Non sento quasi più la punta delle dita: sono gelate. Le apro e le chiudo, e per farlo mi allontano un poco dal muro. Il pavimento mi si avvicina di colpo; un dolore acuto mi attraversa le ginocchia, con cui mi sorreggo appena.

Ivy mi lecca la faccia, mi risveglia dallo shock. Sono caduta. Come o perché nemmeno l'ho capito, so solo che fino a un secondo fa ero in piedi, mentre adesso sono qui, come in una silenziosa e dolorosa preghiera.

Allungo il braccio alla ricerca del muro.

E se non lo trovassi?

Cosa mi assicura di esistere ancora?

Ma lo trovo. Eccome se lo trovo. Ed è pure viscido. Storco il naso e ritiro la mano, di scatto, come se mi fossi bruciata.
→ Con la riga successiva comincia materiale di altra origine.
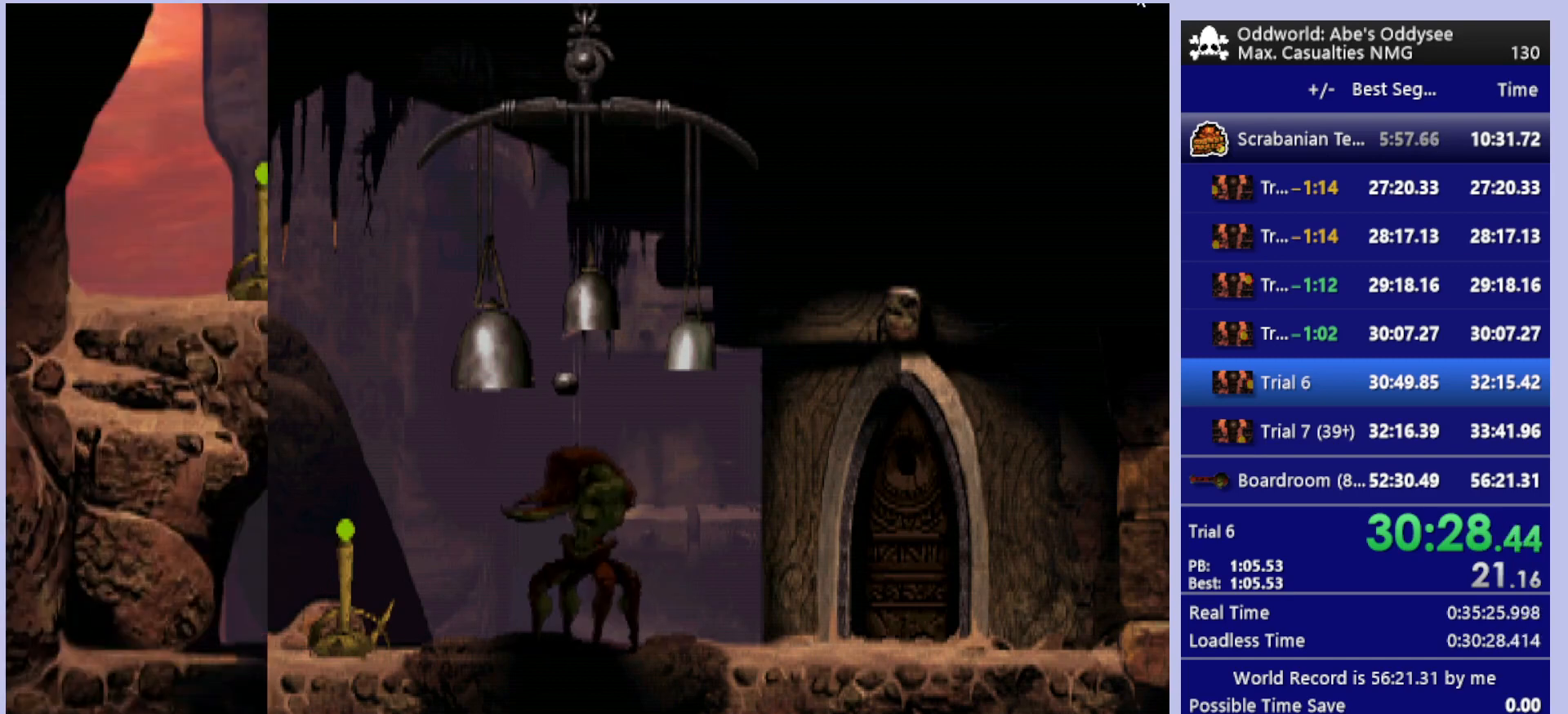
{"buttons": ["R1", "DPAD_LEFT"], "left_stick": "center", "events": []}
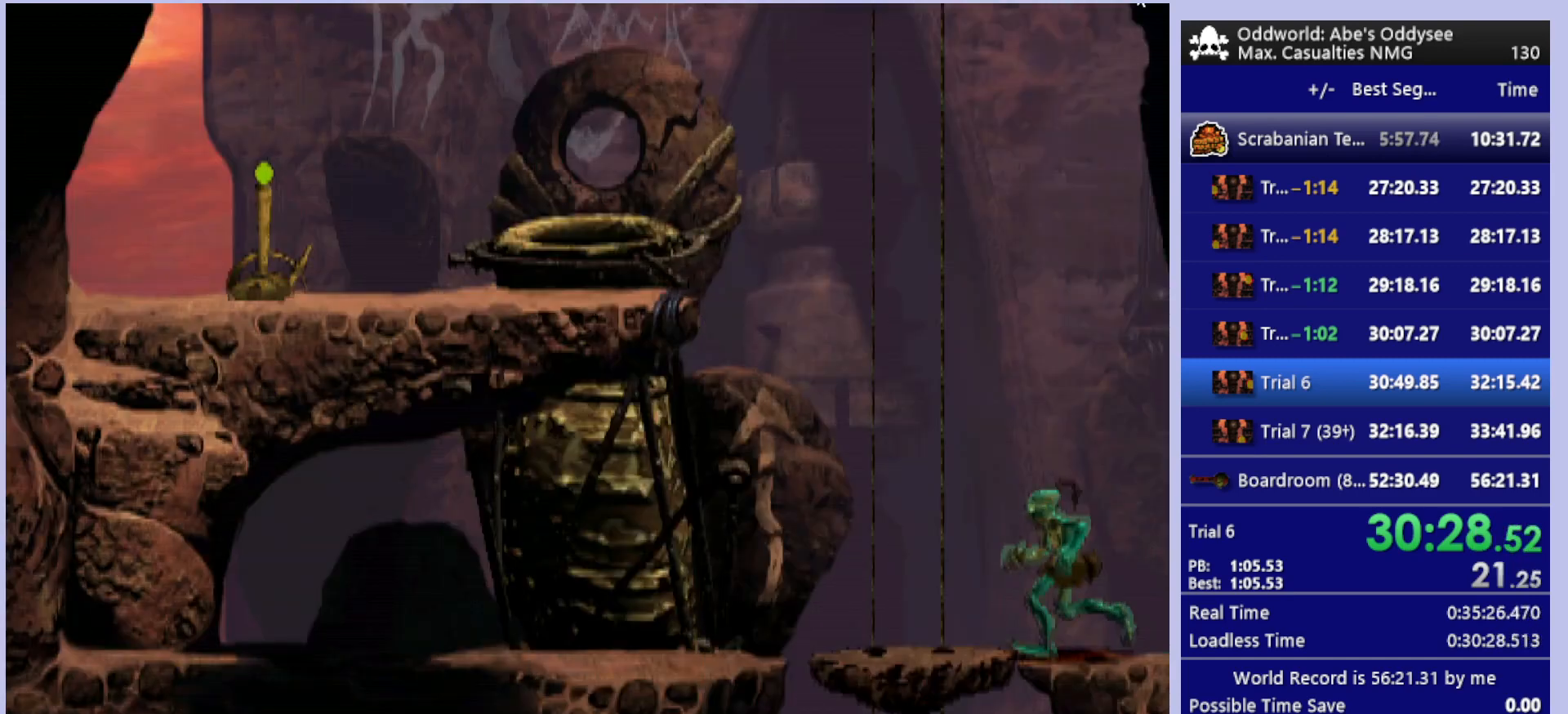
{"buttons": ["DPAD_UP"], "left_stick": "center", "events": [[33, "R1", "up"], [233, "DPAD_LEFT", "up"], [367, "DPAD_UP", "down"]]}
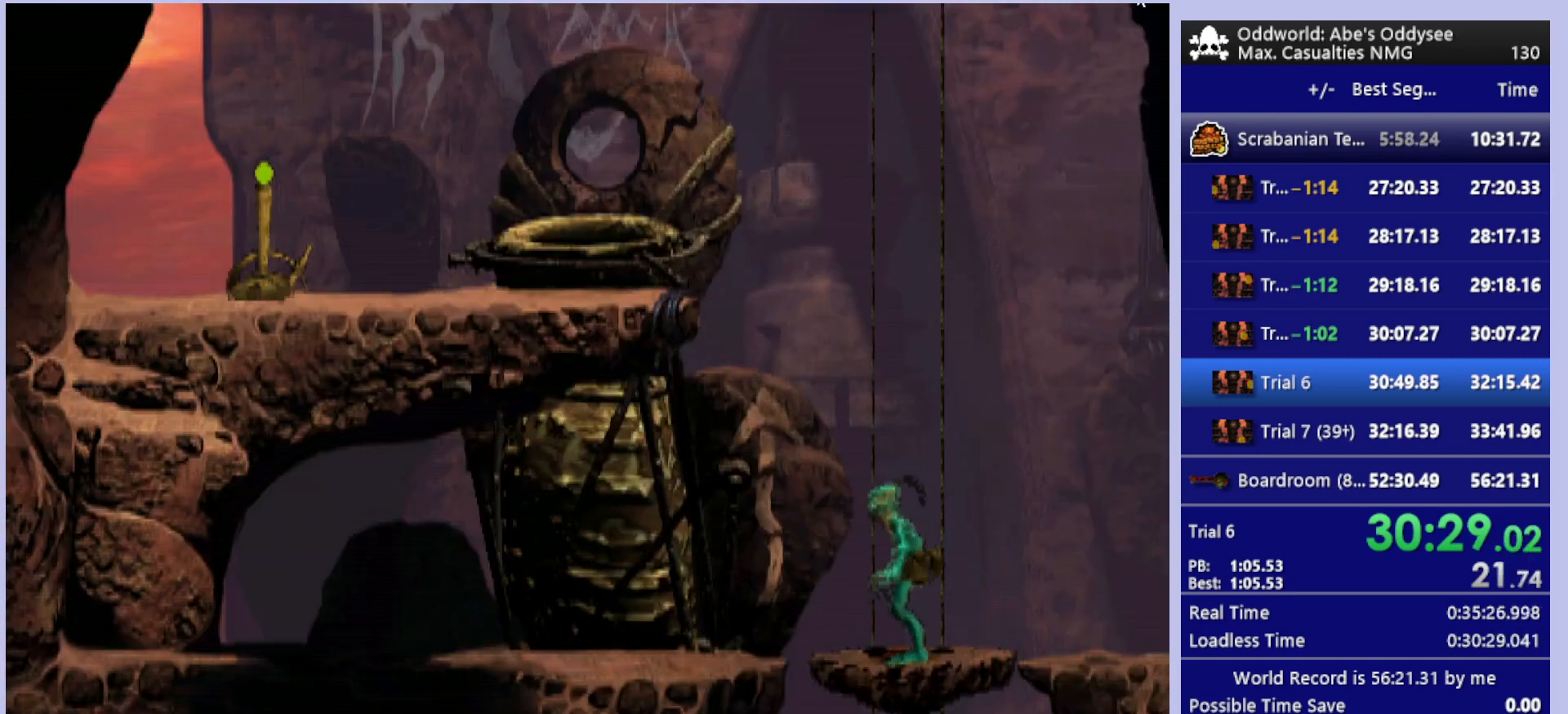
{"buttons": ["DPAD_UP"], "left_stick": "center", "events": []}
L'istinto mi porta a guardarmi le dita, solo per rendermi conto un istante dopo che tanto non ho la possibilità di vederle.

Qualcosa mi solletica. Il tartufo di Ivy, intento a sniffare la sostanza di cui mi sono macchiata. Beata lei, che riesce a comprendere il mondo attraverso gli altri sensi. Noi persone siamo ancorate alla vista, se ce la tolgono ci sentiamo impotenti. Incapaci di fare qualsiasi cosa. Inesistenti.

Forse potrei imitarla. Forse è venuto il momento che sia il mio cane a insegnarmi come si sopravvive.

Deglutisco mentre mi avvicino le dita incriminate alle narici. Mi sfioro il naso e sento la sostanza viscida che si attacca sulla sua punta. L'odore non arriva subito, ma quando lo fa, per poco non vomito l'anima.

È zolfo, mischiato a qualcosa di indefinibile. Nemmeno Tonino è mai stato capace di emettere niente di tanto letale... tranne ovviamente quello strano fetore che lo accompagnava prima di diventare un mostro abominevole.

È proprio quella. È la stessa puzza.

Cosa cazzo ho sulle dita? Le pulisco contro il pietrisco del pavimento, incurante delle pellicine che mi si alzano.

Non so cosa fosse quell'immensa schifezza, ma col cazzo che mi appoggerò di nuovo al muro. Certo, così ho perso la mia unica guida, però non ho altra scelta. Non sono così stupida da cadere in una trappola come questa, non sono la protagonista di un film horror da quattro soldi: potrebbe essere stato il contatto con questa stessa sostanza a rendere Tonino il mostro che è diventato. Con le scarse conoscenze a mia disposizione, direi che non mi posso permettere di rischiare.

Mi avvinghio al collo di Ivy per tirarmi di nuovo su. Ma col cazzo proprio che mi faccio squagliare la faccia come Tonino. Okay che non è un granché nemmeno così, però preferirei che la pelle mi restasse liscia com'è. E, ancora peggio, non intendo puzzare come lui.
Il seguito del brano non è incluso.